Today, I want to highlight the good work that’s happening as the result of the strengthened partnership between the Memphis Police Department and the U.S. Attorney’s Office for the Western District of Tennessee. Under U.S. Attorney Michael Dunavant, prosecutions of violent crimes in the federal system — such as carjackings, firearm offenses and robberies — have greatly increased.

In the 2016 fiscal year (October 2015-September 2016), the U.S. Attorney’s Office prosecuted 106 such cases. In the 2017 fiscal year, that number rose to 281. And just through April of this fiscal year, with five months to go, the U.S. Attorney's Office has already prosecuted 332 such cases.

In the past week or so alone, a federal judge sentenced a man to 27 years in prison for a 2016 armed robbery of an armored truck, sentenced another man to 20 years for armed robberies of dollar stores, and sentenced a gang member to more than three years on a firearms conviction.

The firearms conviction was a direct result of the work of the Multi-Agency Gang Unit, of which MPD is an active partner. MPD has been a major link in many of these aggressive federal prosecutions, particularly when they involve gangs. After another large class of graduating police officers earlier this year boosted our officer count, we were able to assign more officers to our gang unit. (Also, the Shelby County Sheriff has assigned more deputies to the same unit.)

This is all part of our Fed Up initiative, which is showing results — both with the numbers above and our encouraging crime statistics thus far in 2018. When the Crime Commission posted its first quarter numbers a few weeks back, it showed violent crime fell 5 percent and murders fell 38 percent.

No one is celebrating this as “mission accomplished.” We all know there’s more work ahead of us. We continue our aggressive, holistic anti-crime strategy.

Here’s a quick refresher on that:

  • Rebuild MPD. Both with aggressive recruiting and retention strategies, we’re working every day to climb back toward our goal of roughly 2,300 officers. We just had our first net annual gain of officers in seven years, another class is training at the academy as I write this, and police officer departures are again lower this year than both our goal and our five-year average.
  • Offer more for our youth. We highlighted this at length last week, but we have returned staffed activities to our parks, made community center camps free, greatly increased library programming, and added youth summer jobs. This is all about paving the paths to opportunity for our young people.
  • Increase economic development. The numbers here are good — historically low unemployment and 16,000 more Memphians working than in January 2016 — but can always be better. This week, in fact, we launched a new initiative designed to even further empower minority businesses. And we continue to tout the unique opportunities Memphians have — particularly with free community and technical college in Tennessee and more than 15,000 current job openings in our community.
  • Offer second chances. We’ve raised private money to pay for about 150 expungements for non-violent felons so they can more easily re-enter the workforce. And, we supported a new state law that lowers expungement fees.
  • Seek stiffer sentences for violent crime. We lobbied for a new state law to increase penalties for felons in possession of guns, and we’ve also worked — as highlighted above — with the U.S. Attorney to ensure violent criminals are prosecuted in the federal system, which has tougher penalties.

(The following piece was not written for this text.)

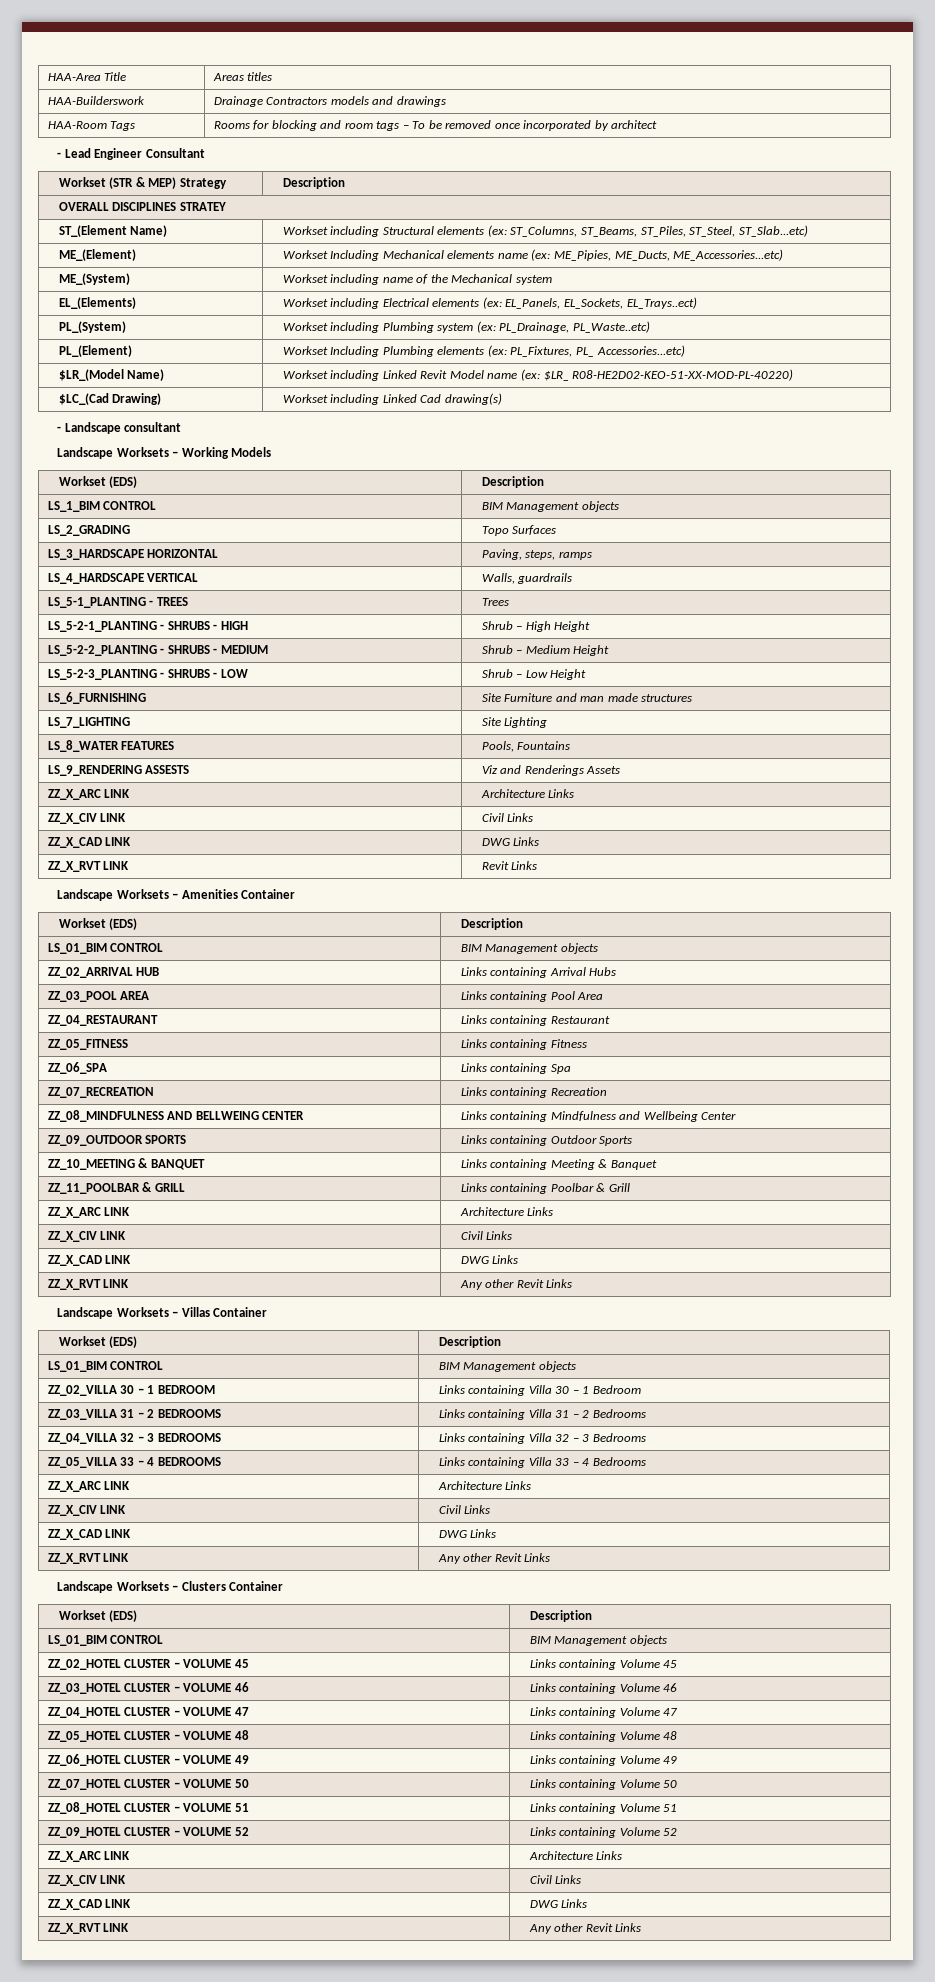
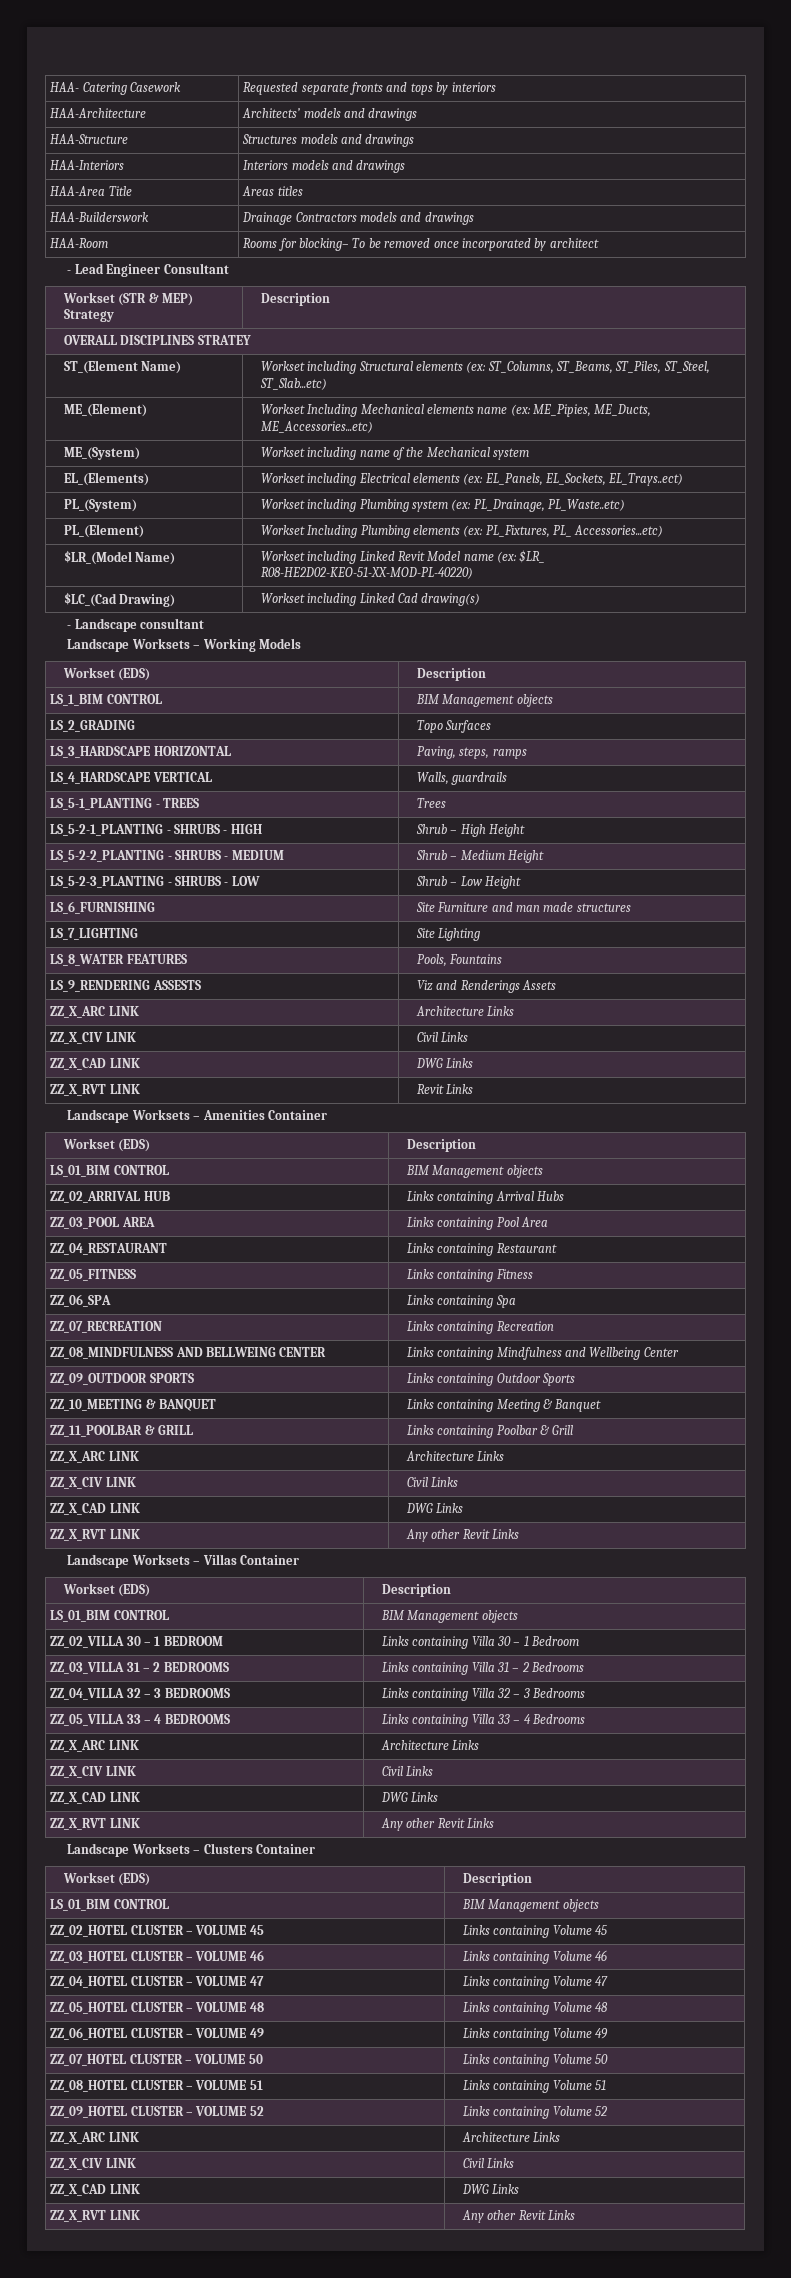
(47, 77) none -> [50,82,182,95] [243,82,496,95] [50,108,147,118] [242,108,418,121] [50,134,129,144] [242,134,415,147] [50,160,125,170] [243,160,406,173] HAA- Catering Casework | Requested separate fronts and tops by interiors // HAA-Architecture | Architects’ models and drawings // HAA-Structure | Structures models and drawings // HAA-Interiors | Interiors models and drawings //
[110,121,136,131] Tags -> (109, 243) none
[271,120,409,131] blocking and room tags – -> [299,238,350,251] blocking–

The message is clear: If you’re willing to take personal responsibility, we’re here to help. If not, and if you commit a violent crime, we’re here to ensure you’re punished to the fullest extent of the law.

It’s that simple.

Sharing the state of Memphis: I was honored to be invited to Washington. D.C. Wednesday as part of the National League of Cities’ 2018 State of the Cities program. Each year, NLC researchers study State of the City addresses from across the country as a way of viewing mayoral priorities. I’m honored our speech from January caught their eye.

I wanted to share what drew the attention of the panel discussion moderator — so much so, in fact, that it framed her first question to me. It was this line: “We don’t get involved in the partisan politics of the day, or the shouting matches that far too often define politics these days. You probably know by now that’s not my style. Our team shuts up, rolls up its sleeves and takes action.”

Memphians elected me to solve problems. We have much more work ahead of us, but I hope you can see our dedication to that goal, every single day.